RECORDS TO USE:
»»
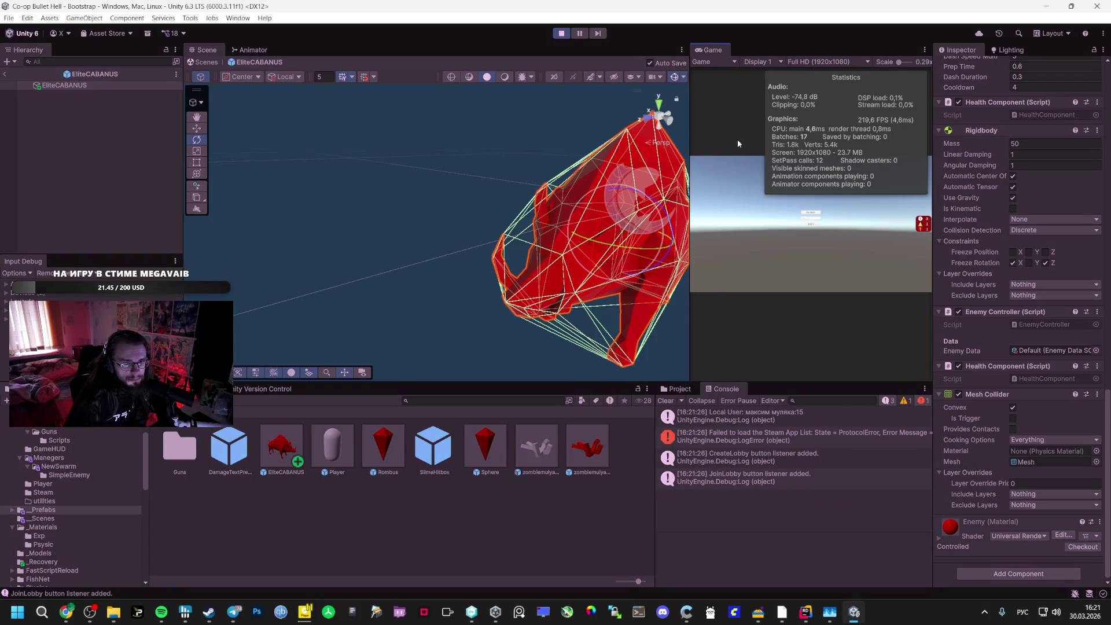
double_click(707, 50)
left_click(566, 287)
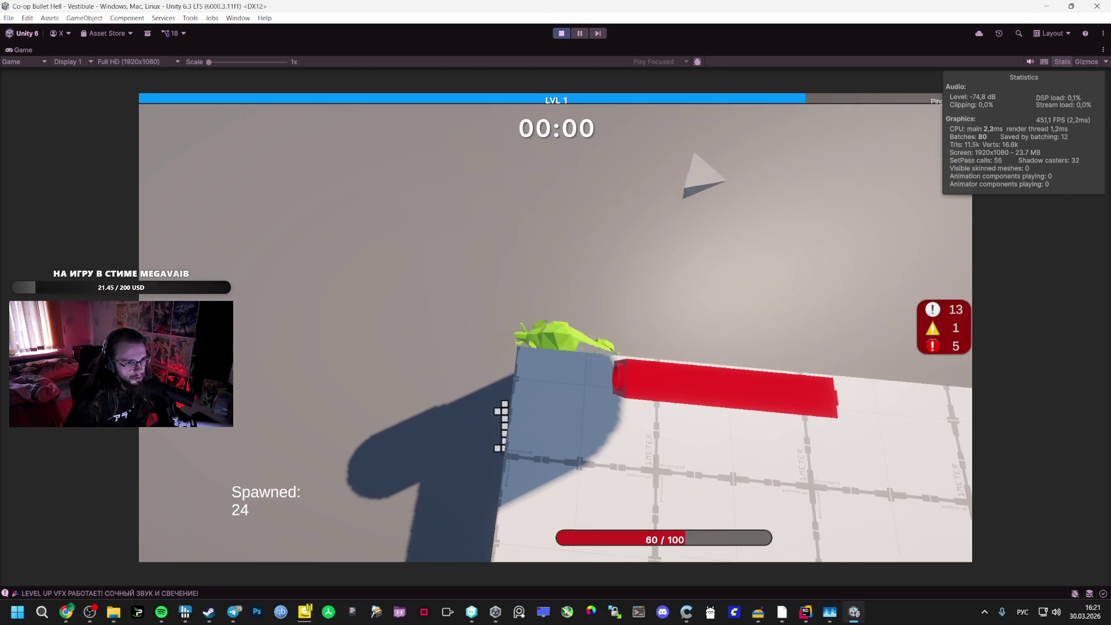
key("Escape")
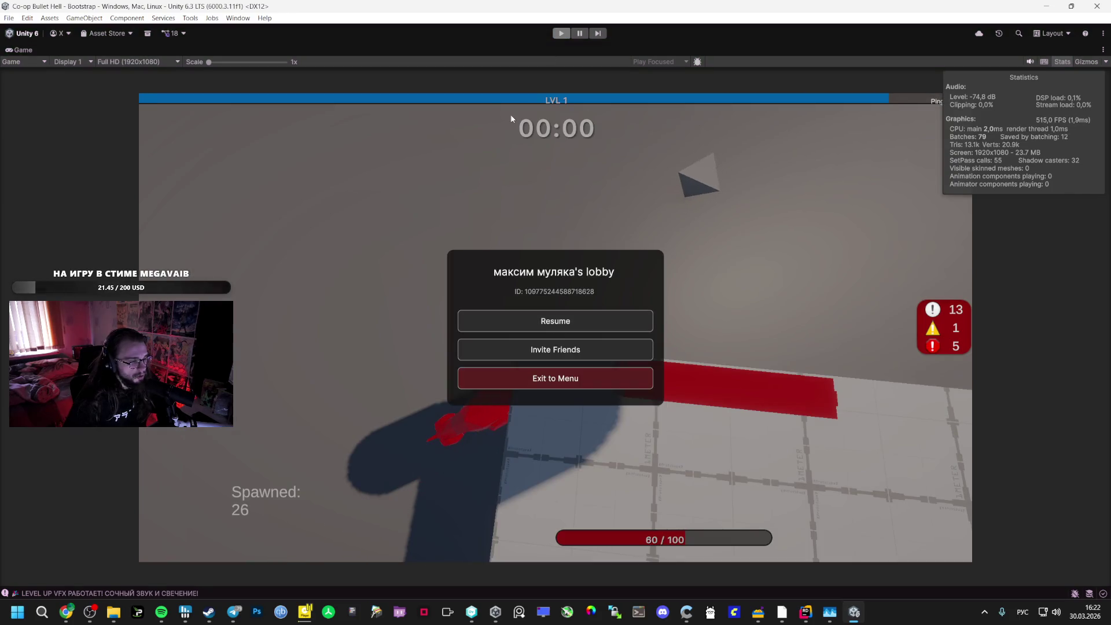
key("ctrl+p")
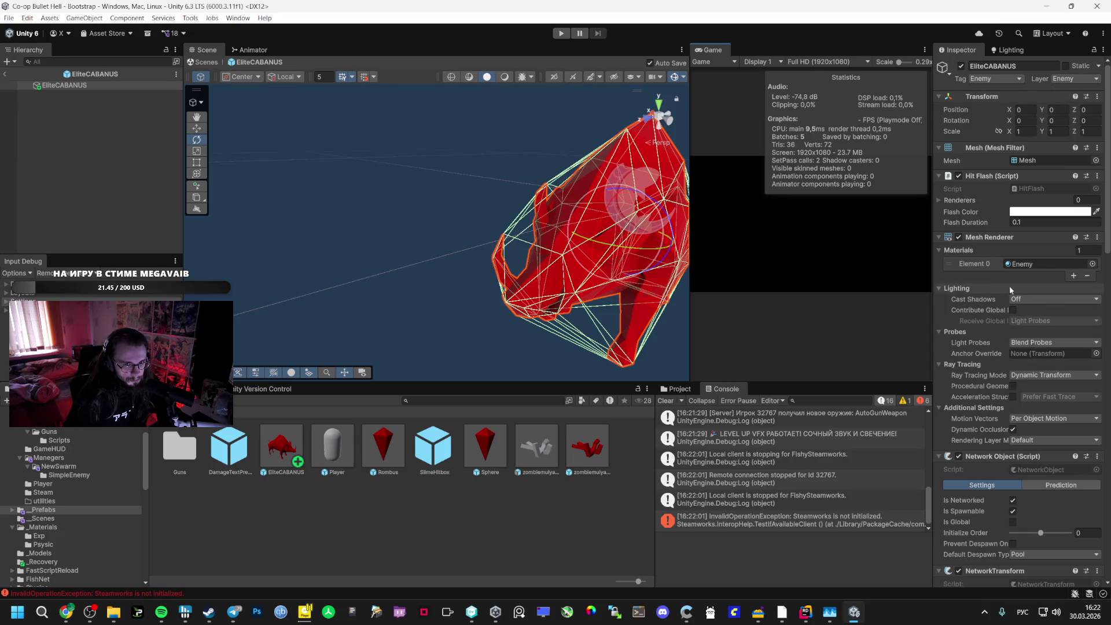
scroll(979, 315, "down", 5)
scroll(987, 301, "down", 10)
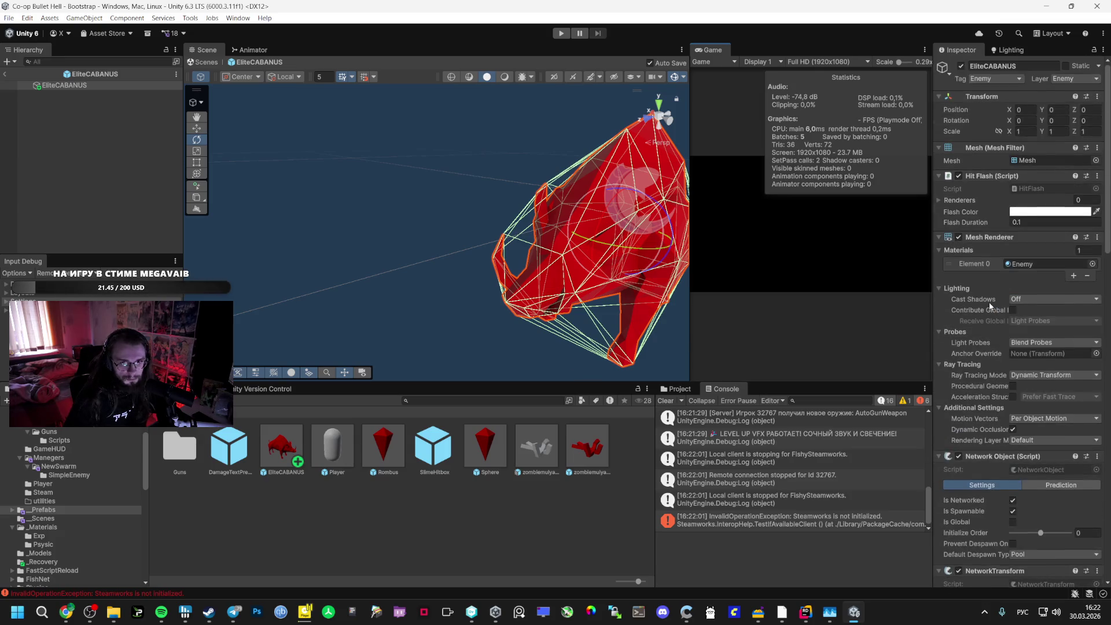
left_click(1026, 342)
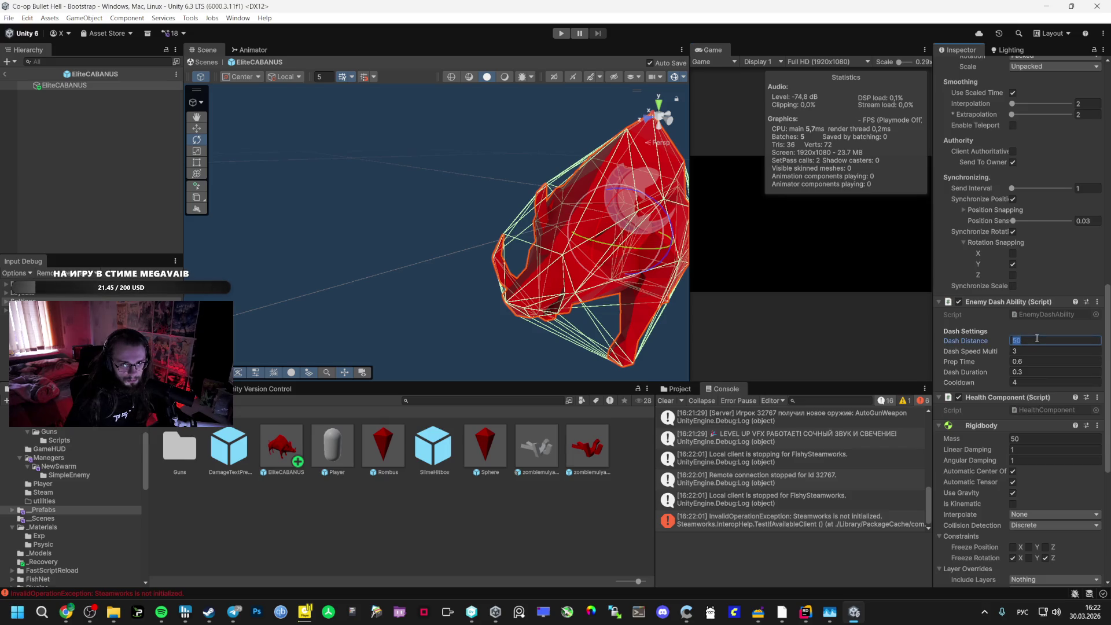
Set Dash Distance to 10 and playtest the dash against the enemy swarm, then stop
type("1000")
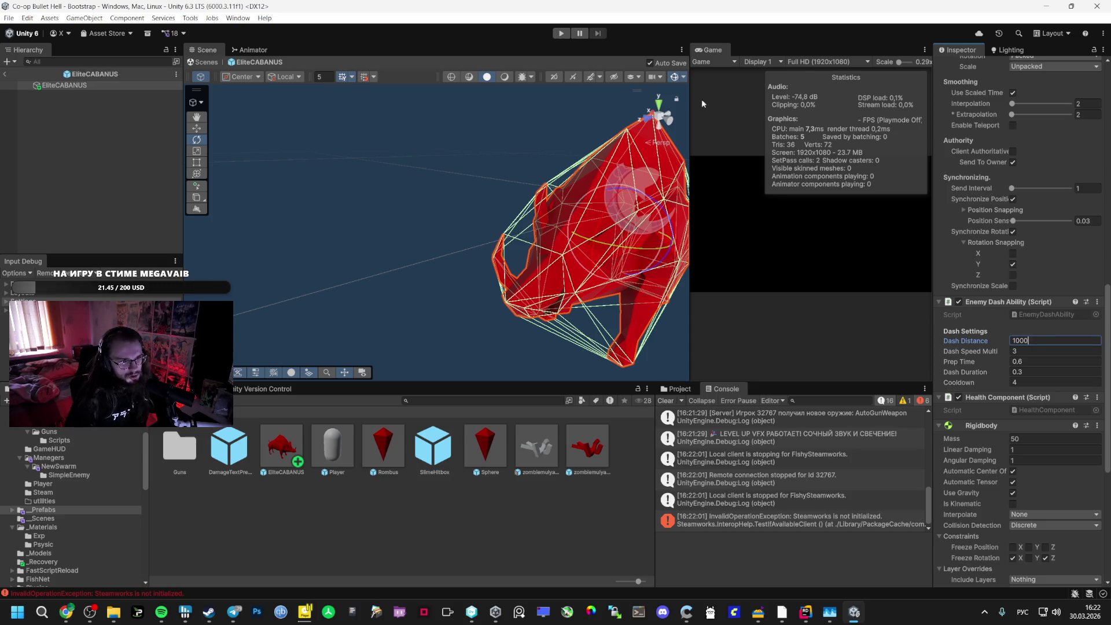
left_click(564, 34)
««
THE TASK: Please transcribe, word for word, every line from the one containing "left_click(1026, 342)" through the last line of the records, both included, and leave the pictures out.

SOLVED PROBLEM:
left_click(1026, 342)
Set Dash Distance to 10 and playtest the dash against the enemy swarm, then stop
type("1000")
left_click(564, 34)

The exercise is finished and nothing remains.